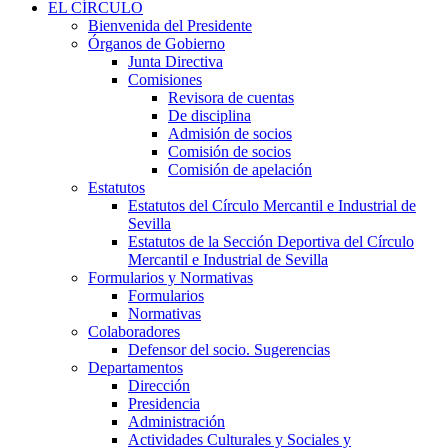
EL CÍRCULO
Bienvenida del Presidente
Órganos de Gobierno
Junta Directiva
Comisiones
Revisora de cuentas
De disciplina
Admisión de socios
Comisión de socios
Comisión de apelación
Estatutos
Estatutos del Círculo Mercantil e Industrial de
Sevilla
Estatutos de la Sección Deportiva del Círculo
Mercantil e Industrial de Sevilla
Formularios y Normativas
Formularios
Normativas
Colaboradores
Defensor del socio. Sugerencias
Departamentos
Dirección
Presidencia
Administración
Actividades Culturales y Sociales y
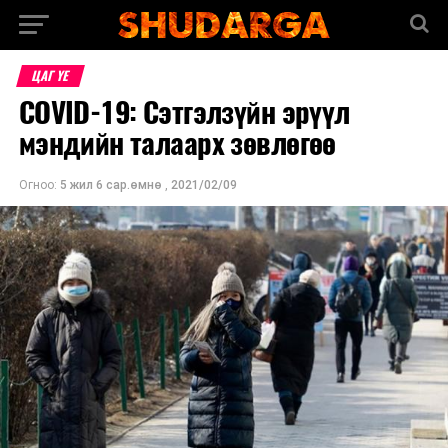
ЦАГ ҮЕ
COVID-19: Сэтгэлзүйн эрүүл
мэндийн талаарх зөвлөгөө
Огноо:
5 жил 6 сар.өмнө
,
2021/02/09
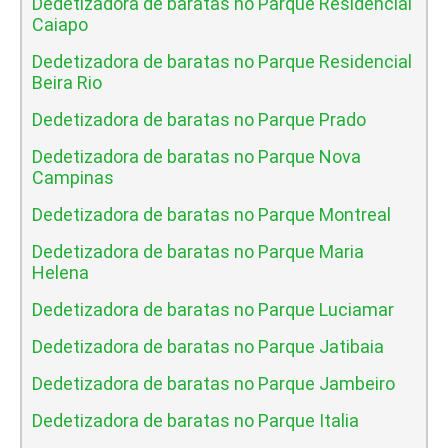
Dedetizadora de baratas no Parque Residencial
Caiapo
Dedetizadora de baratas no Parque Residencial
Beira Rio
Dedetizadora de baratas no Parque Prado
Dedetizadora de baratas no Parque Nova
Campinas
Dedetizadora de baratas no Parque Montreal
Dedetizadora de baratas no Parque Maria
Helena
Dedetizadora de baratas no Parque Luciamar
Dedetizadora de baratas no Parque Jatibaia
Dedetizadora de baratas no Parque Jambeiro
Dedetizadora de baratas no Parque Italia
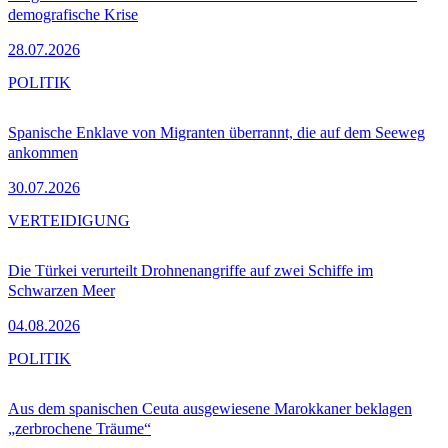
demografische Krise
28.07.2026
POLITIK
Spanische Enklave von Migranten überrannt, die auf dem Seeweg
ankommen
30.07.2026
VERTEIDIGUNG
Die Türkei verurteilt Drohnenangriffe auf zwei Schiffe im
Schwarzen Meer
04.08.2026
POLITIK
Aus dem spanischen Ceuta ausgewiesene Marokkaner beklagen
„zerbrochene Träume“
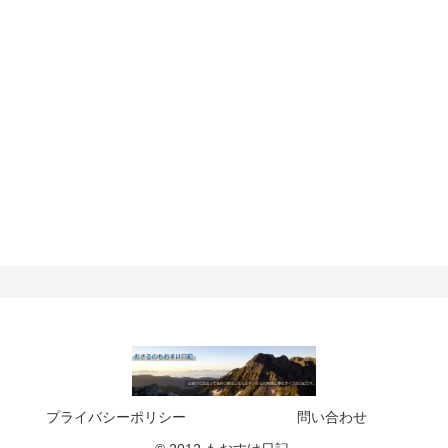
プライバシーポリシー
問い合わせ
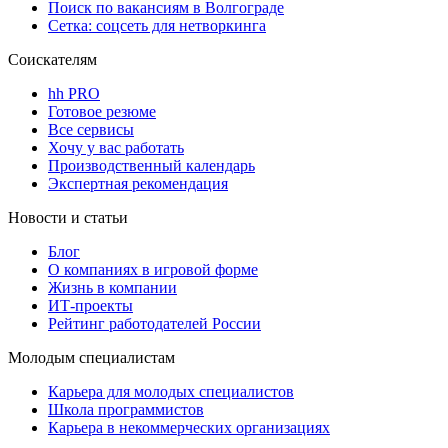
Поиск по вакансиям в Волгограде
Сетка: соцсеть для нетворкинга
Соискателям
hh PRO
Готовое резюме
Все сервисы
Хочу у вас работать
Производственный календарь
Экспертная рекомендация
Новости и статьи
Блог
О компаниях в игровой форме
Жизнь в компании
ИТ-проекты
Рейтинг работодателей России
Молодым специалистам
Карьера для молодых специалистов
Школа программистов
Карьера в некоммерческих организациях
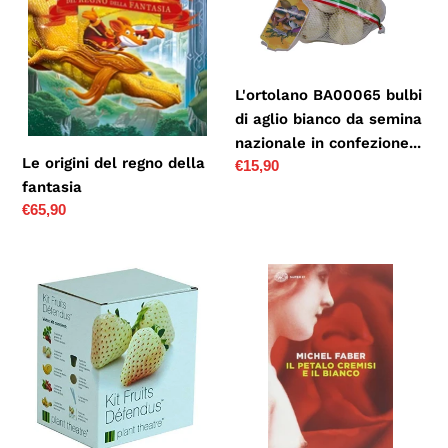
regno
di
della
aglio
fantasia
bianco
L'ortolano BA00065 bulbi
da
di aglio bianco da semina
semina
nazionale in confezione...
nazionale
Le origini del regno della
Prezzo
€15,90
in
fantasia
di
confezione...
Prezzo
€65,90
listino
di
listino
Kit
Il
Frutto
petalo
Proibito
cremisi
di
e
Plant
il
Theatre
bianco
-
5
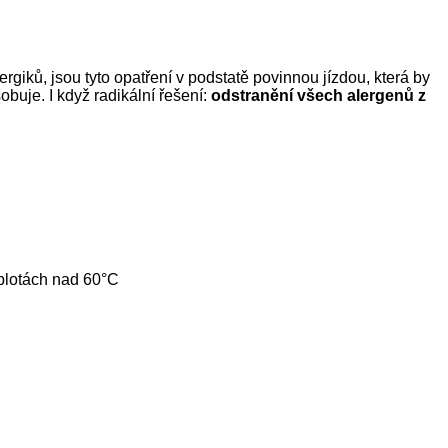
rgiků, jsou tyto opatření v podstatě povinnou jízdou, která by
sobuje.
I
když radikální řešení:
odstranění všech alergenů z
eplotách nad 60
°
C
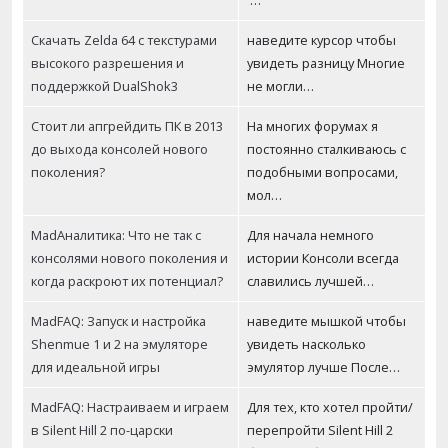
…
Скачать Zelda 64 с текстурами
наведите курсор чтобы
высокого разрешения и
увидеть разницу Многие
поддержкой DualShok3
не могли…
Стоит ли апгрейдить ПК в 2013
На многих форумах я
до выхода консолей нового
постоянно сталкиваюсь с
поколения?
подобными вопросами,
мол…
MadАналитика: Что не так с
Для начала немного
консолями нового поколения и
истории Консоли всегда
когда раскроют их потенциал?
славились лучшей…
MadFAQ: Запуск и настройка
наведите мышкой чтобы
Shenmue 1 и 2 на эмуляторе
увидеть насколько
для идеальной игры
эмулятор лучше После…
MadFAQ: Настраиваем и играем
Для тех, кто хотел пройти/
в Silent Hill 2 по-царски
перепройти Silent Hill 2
+---+
Task goal
Please reproduce the whole listing exactly; the pictures stay out.

Reply to the task
EL CÍRCULO
Bienvenida del Presidente
Órganos de Gobierno
Junta Directiva
Comisiones
Revisora de cuentas
De disciplina
Admisión de socios
Comisión de socios
Comisión de apelación
Estatutos
Estatutos del Círculo Mercantil e Industrial de
Sevilla
Estatutos de la Sección Deportiva del Círculo
Mercantil e Industrial de Sevilla
Formularios y Normativas
Formularios
Normativas
Colaboradores
Defensor del socio. Sugerencias
Departamentos
Dirección
Presidencia
Administración
Actividades Culturales y Sociales y
ЦАГ ҮЕ
COVID-19: Сэтгэлзүйн эрүүл
мэндийн талаарх зөвлөгөө
Огноо:
5 жил 6 сар.өмнө
,
2021/02/09
Dedetizadora de baratas no Parque Residencial
Caiapo
Dedetizadora de baratas no Parque Residencial
Beira Rio
Dedetizadora de baratas no Parque Prado
Dedetizadora de baratas no Parque Nova
Campinas
Dedetizadora de baratas no Parque Montreal
Dedetizadora de baratas no Parque Maria
Helena
Dedetizadora de baratas no Parque Luciamar
Dedetizadora de baratas no Parque Jatibaia
Dedetizadora de baratas no Parque Jambeiro
Dedetizadora de baratas no Parque Italia
demografische Krise
28.07.2026
POLITIK
Spanische Enklave von Migranten überrannt, die auf dem Seeweg
ankommen
30.07.2026
VERTEIDIGUNG
Die Türkei verurteilt Drohnenangriffe auf zwei Schiffe im
Schwarzen Meer
04.08.2026
POLITIK
Aus dem spanischen Ceuta ausgewiesene Marokkaner beklagen
„zerbrochene Träume“
プライバシーポリシー
問い合わせ
Поиск по вакансиям в Волгограде
Сетка: соцсеть для нетворкинга
Соискателям
hh PRO
Готовое резюме
Все сервисы
Хочу у вас работать
Производственный календарь
Экспертная рекомендация
Новости и статьи
Блог
О компаниях в игровой форме
Жизнь в компании
ИТ-проекты
Рейтинг работодателей России
Молодым специалистам
Карьера для молодых специалистов
Школа программистов
Карьера в некоммерческих организациях
regno
di
della
aglio
fantasia
bianco
L'ortolano BA00065 bulbi
da
di aglio bianco da semina
semina
nazionale in confezione...
nazionale
Le origini del regno della
Prezzo
€15,90
in
fantasia
di
confezione...
Prezzo
€65,90
listino
di
listino
Kit
Il
Frutto
petalo
Proibito
cremisi
di
e
Plant
il
Theatre
bianco
-
5
rgiků, jsou tyto opatření v podstatě povinnou jízdou, která by
sobuje.
I
když radikální řešení:
odstranění všech alergenů z
eplotách nad 60
°
C
…
Скачать Zelda 64 с текстурами
наведите курсор чтобы
высокого разрешения и
увидеть разницу Многие
поддержкой DualShok3
не могли…
Стоит ли апгрейдить ПК в 2013
На многих форумах я
до выхода консолей нового
постоянно сталкиваюсь с
поколения?
подобными вопросами,
мол…
MadАналитика: Что не так с
Для начала немного
консолями нового поколения и
истории Консоли всегда
когда раскроют их потенциал?
славились лучшей…
MadFAQ: Запуск и настройка
наведите мышкой чтобы
Shenmue 1 и 2 на эмуляторе
увидеть насколько
для идеальной игры
эмулятор лучше После…
MadFAQ: Настраиваем и играем
Для тех, кто хотел пройти/
в Silent Hill 2 по-царски
перепройти Silent Hill 2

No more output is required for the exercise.